Back in ’93 I would have said my favorite giant monster was Godzilla not Kong. A big part of that would have been because there were just more Godzilla movies to watch. King Kong had four – the original, the 1976 remake, King Kong vs. Godzilla and King Kong Escapes. Oh, and King Kong Lives. So Kong had five movies (and a Kongless sequel in Son of Kong.) And, with the exception of the original, I thought they were all terrible. And, in that pre-DVD age, I rarely got to watch the original.

These days I have a lot more affection for Kong. As an adult human I find I have a lot more in common with a frustrated ape than a radioactive lizard. In 2005 there was another remake of the original story that was pretty good and that helped to spark new interest in the character for me.
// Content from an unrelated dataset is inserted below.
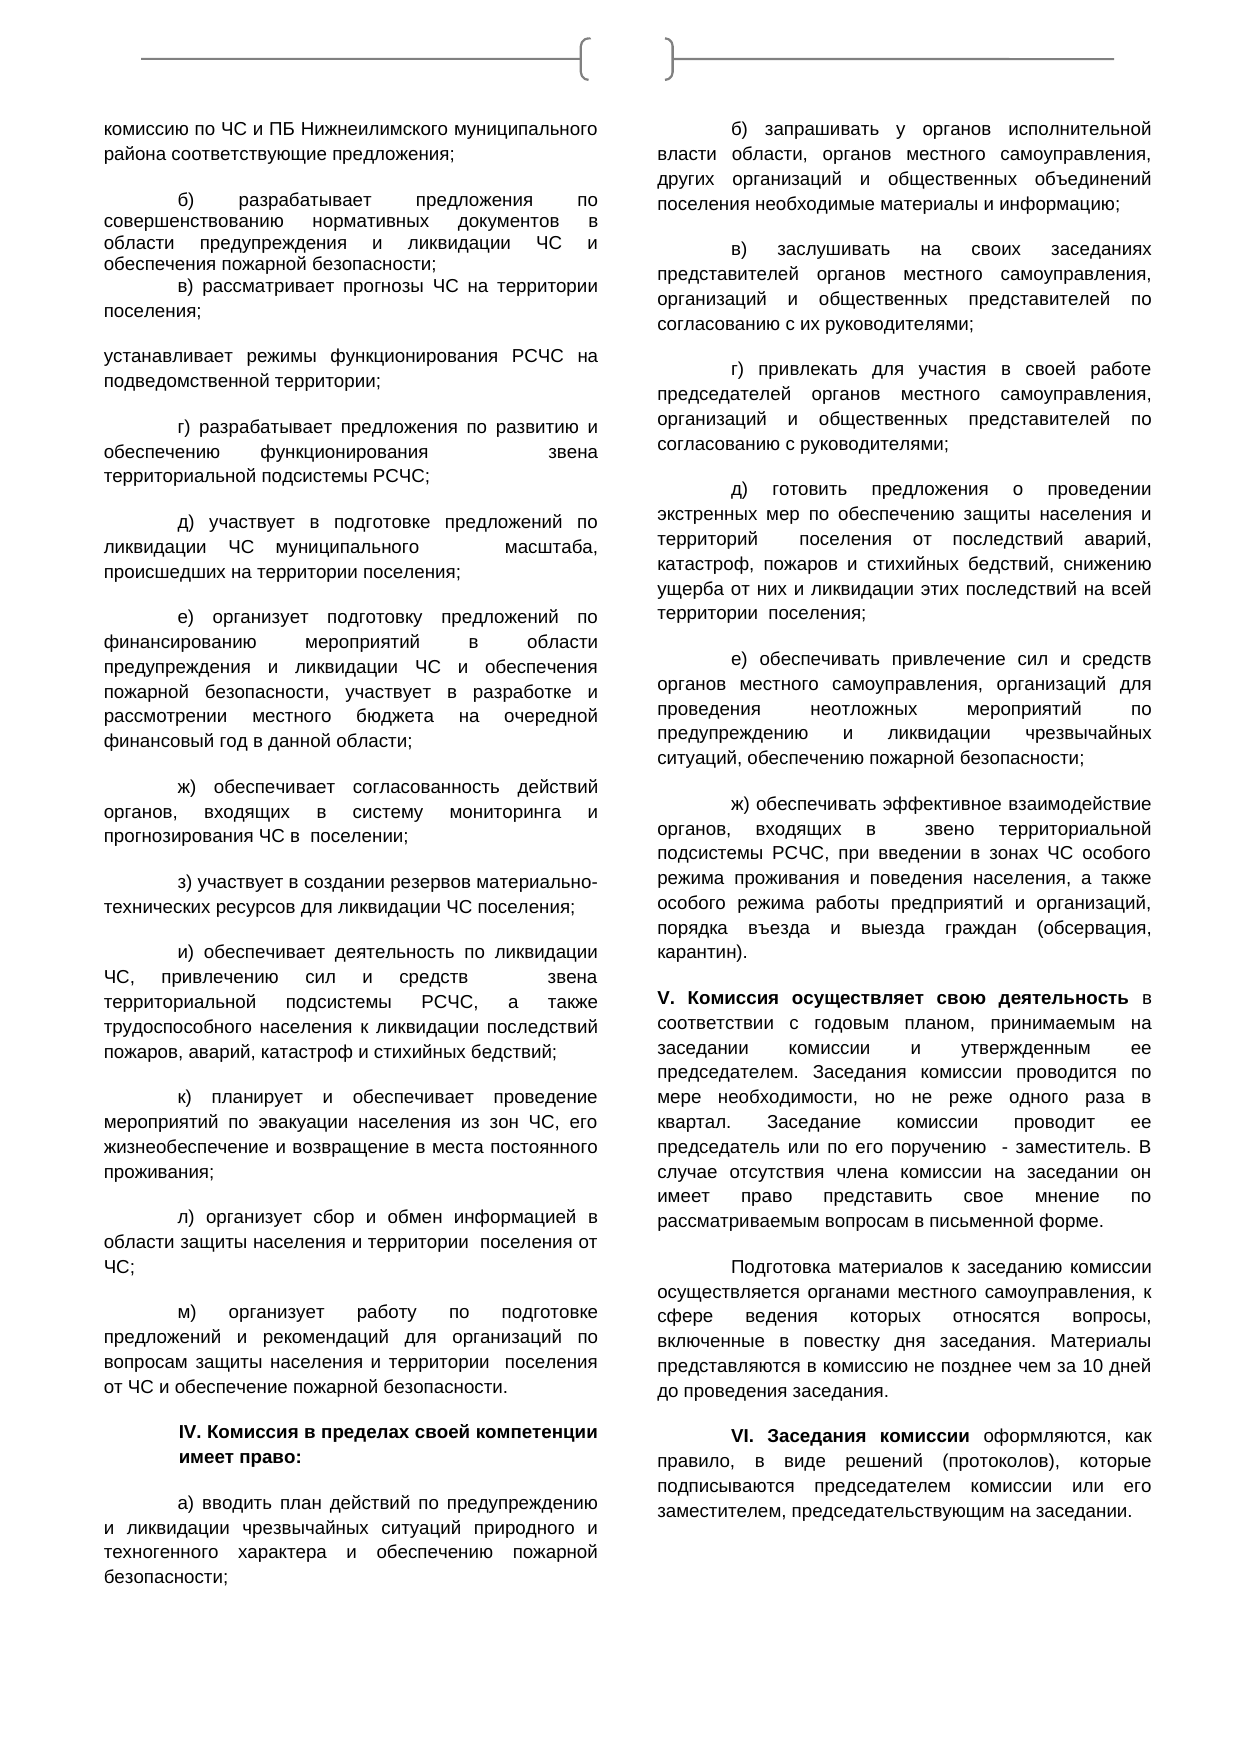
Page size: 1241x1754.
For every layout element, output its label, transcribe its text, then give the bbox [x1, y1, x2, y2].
Unfortunately there’s still aren’t a lot more stories of Kong to read or watch. Other monsters have multiple movies or novel sequels available. Kong … well … Kong’s story doesn’t leave a lot of room for a sequel. He dies. That’s kinda the point of the story. Civilization (and the girl) comes to his island, kidnaps him and then, when he makes a fuss, civilization kills him. It ain’t beauty that kills the beast, it’s the machine guns and the fall.

Unlike Dracula or Frankenstein, Kong isn’t a supernatural creature so there’s not a lot of room for him to come back. He’s big and tough and can beat up dinosaurs but dropping a thousand feet onto concrete is a pretty sure way to kill just about any mortal creature.

That hasn’t stopped a few folks from trying. There was King Kong Lives, the sequel to the ’76 remake, in which Kong has been on life support for 10 years waiting to be given an artificial heart. I probably could have overlooked the stupidity of that revival method (after falling off the World Trade Center needing a new heart would have been the least of his problems) if the movie had been halfway good.

There’s also Kong Reborn by Russell Blackford. Apparently Kong is kinda, sorta in the public domain. Copyright has expired on the original novel so one can theoretically write new versions of or sequels to that story. I don’t think you could call your story The Return of King Kong because Universal owns the King Kong trademark but I think you could get away with calling it The Return of Kong. You still might get sued by Univeral but you’d have some legal precedents to use in your fight.

Anyway. Kong Reborn tells the story of the cloning of Kong and the delivery of that clone to Skull Island. While I was never bored reading the book it’s not the sequel I’m looking for. Using blood found on the top of the Empire State Building left by the original Kong to create the clone is sort of clever but really round about.

The novel’s premise only works if two very unlikely things happened in 1933. The first is that Kong’s body was burned. Really? The Eighth Wonder of the World? The biggest gorilla in existence? And they burned the body? They didn’t save the skin or the skeleton? Not likely.

The second, even more unlikely, premise is that Skull Island went undiscovered until Jack Denham (grandson of Carl) found it again using his grandfather’s map. There’s no way an island of dinosaurs would go unfound for 75 years. If one of the Venture’s surviving sailors didn’t give away the location then someone would have located it by the end of the 20th century. We use satellites to find ruins in South American jungles and under the ocean. Finding Skull Island would have been a big priority for thousands of scientists and adventurers.

There are other problems but I’m not going to hammer on the book. It kept me amused for a few hours. If I want a better sequel I can write it myself.